LE GOUVERNEMENT LEGAULT FACE À SES RESPONSABILITÉS

Éditorial – Clarté Septembre 2020

Les chiffres sont clairs : la pandémie de COVID19 a frappé le Québec, plus particulièrement Montréal, de plein fouet. Avec 725 cas confirmés pour 100 000 habitant-es (contre une moyenne de 332 dans le reste du Canada) et 67 morts pour 100 000 habitant-es (soit un des plus hauts taux au monde, pire que l’Italie ou les États-Unis), le Québec bat des records peu élogieux.

Devant cette situation, François Legault se veut rassurant. Il nous fait croire que tout est sous contrôle. Tout est tellement sous contrôle qu’à l’instar de Bolsonaro, il renvoie la ministre de la Santé et la remplace non pas par un militaire mais… par un gestionnaire et ce, en pleine pandémie! Tout est sous contrôle, sauf dans les CHSLD, sauf dans les 46 écoles qui ont recensé au moins un cas… Sauf…

Tout est sous contrôle, c’est ce qu’il répète à longueur de tribunes que la presse vénale lui prête avec enthousiasme depuis le mois de mars. Personne n’ose le critiquer de front et il apparait systématiquement comme l’homme de la situation. Il est donc peu étonnant que sa popularité atteigne 48% malgré tout…

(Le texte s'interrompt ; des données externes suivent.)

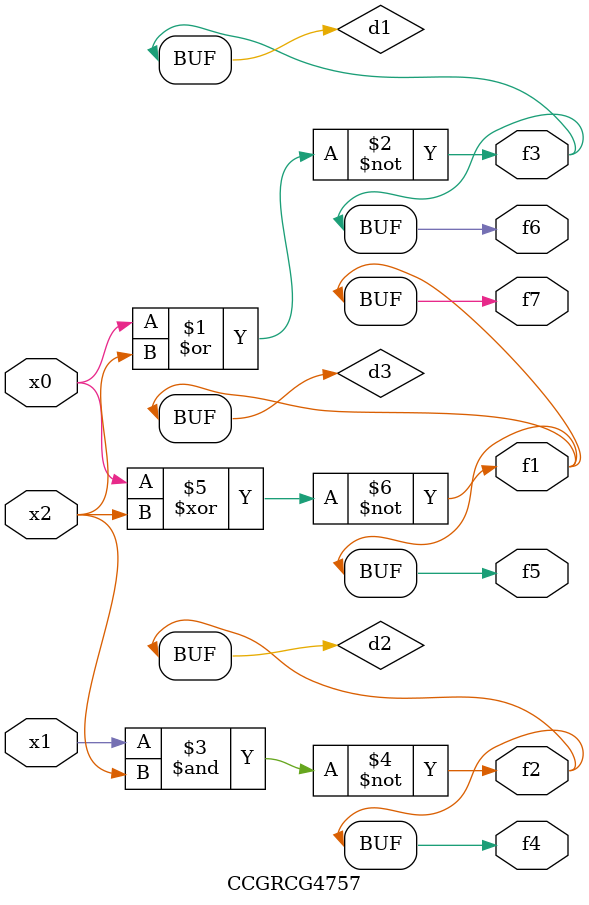
<source format=v>
module CCGRCG4757(
	input x0, x1, x2,
	output f1, f2, f3, f4, f5, f6, f7
);

	wire d1, d2, d3;

	nor (d1, x0, x2);
	nand (d2, x1, x2);
	xnor (d3, x0, x2);
	assign f1 = d3;
	assign f2 = d2;
	assign f3 = d1;
	assign f4 = d2;
	assign f5 = d3;
	assign f6 = d1;
	assign f7 = d3;
endmodule

</source>
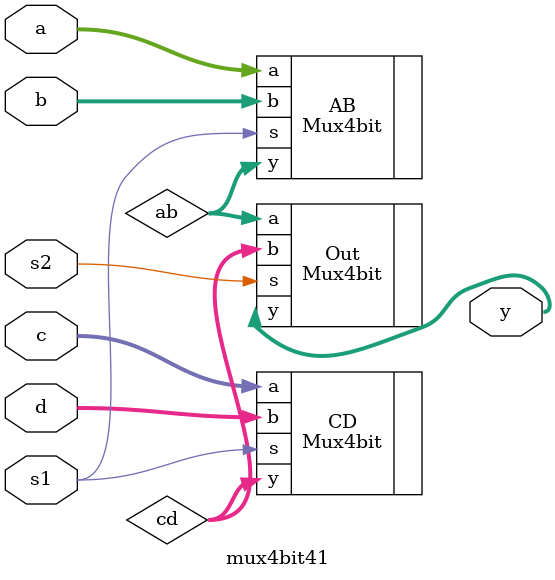
<source format=v>
`timescale 1ns / 1ps
module mux4bit41(
	input wire [3:0] a,
	input wire [3:0] b,
	input wire [3:0] c,
	input wire [3:0] d,
	input wire s1,
	input wire s2,
	output wire [3:0] y
    );
	wire [3:0] ab;
	wire [3:0] cd;
	
	Mux4bit AB(
	.a(a),
	.b(b),
	.s(s1),
	.y(ab)
	);
	
	Mux4bit CD(
	.a(c),
	.b(d),
	.s(s1),
	.y(cd)
	);
	
	Mux4bit Out(
	.a(ab),
	.b(cd),
	.s(s2),
	.y(y)
	);

endmodule

</source>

Pourtant, l’hécatombe dans les CHSLD n’est en fait que le résultat d’une logique de décennies de coupes dans la santé et les services publics, de privatisation de pans entiers de nos services sociaux (les CHSLD en sont un exemple). À l’été 2019, on s’inquiétait déjà de la vétusté des hôpitaux. La situation était telle que 323 millions de dollars auraient été nécessaires pour corriger la situation.

Or, cette logique de marchandisation des services publics, François Legault l’a accompagnée pour ne pas dire qu’il en est un des principaux responsables. Ministre de l’Éducation sous Lucien Bouchard à l’époque du « déficit zéro » (qui a imposé plus de trois milliards de dollars en coupes au réseau de l’éducation et de la santé), il n’a pas rétabli le financement du réseau de la santé en 2002 lorsqu’il devient ministre de la Santé, loin de là. Les sept hôpitaux de Montréal qui ont été abandonnés lors du déficit zéro n’ont pas été rouverts (ils ont été « remplacés » par deux méga-hôpitaux financés en partie par des capitaux privés, et dont le potentiel de lits est nettement moindre à celui dont bénéficiaient les Montréalais-es). Il n’a pas non plus réembauché les milliers de travailleur-euses du réseau de santé (c’est quand même 10% de tout l’effectif qui avait été « purgé »). Plus récemment, à l’austérité budgétaire libérale et à la réforme Barrette qui a complètement désorganisé le système de santé, il n’a eu aucun commentaire sur le fond, si ce n’est « trop peu, trop tard ».

Le fond de l’histoire, c’est que François Legault se rit des services publics (sauf quand il s’agit de les privatiser) et la santé publique est reléguée au second plan, derrière l’économie (pour les patrons, va sans dire). Sa priorité, c’est le retour à la normale (traduction : business as usual), d’où un déconfinement chaotique et précipité à Montréal, une rentrée des classes désordonnée dont on ne peut évaluer les conséquences pour l’instant, mais aussi la justification de l’urgence sanitaire pour envoyer des employé-es du service public au casse-pipe au mépris bien souvent de leurs conventions collectives, du reste échues. Au diable les négociations!

À la fin de la session parlementaire, Legault a essayé de faire passer en force son projet de loi 61, qui lui aurait donné carte blanche pour imposer l’état d’urgence sanitaire et gouverner par décret. Son objectif principal était de rouvrir au plus vite les chantiers de construction. Le projet n’a pas obtenu la sanction des parlementaires, mais Premier Ministre s’est empressé de déclarer qu’il reviendrait à la charge à l’automne.

Nous ne pouvons le laisser faire. La pandémie de COVID19 a prouvé ce que nous savions : les services publics, en particulier le système de santé, ne sont pas en mesure de garantir la santé de la population, en particulier des masses laborieuses. Pendant ce temps, il prépare la reprise, une reprise dans laquelle l’expansion et le monopole public des services sociaux, leur refinancement massif ne sont pas à l’ordre du jour. Il essaie par tous les moyens de faire capoter les négociations du secteur public (sans doute un des objectifs de la loi 61) pendant qu’il assure ses partenaires de choix du Québec inc qu’ils n’auront pas à payer la note des 15 milliards de dollars de déficit.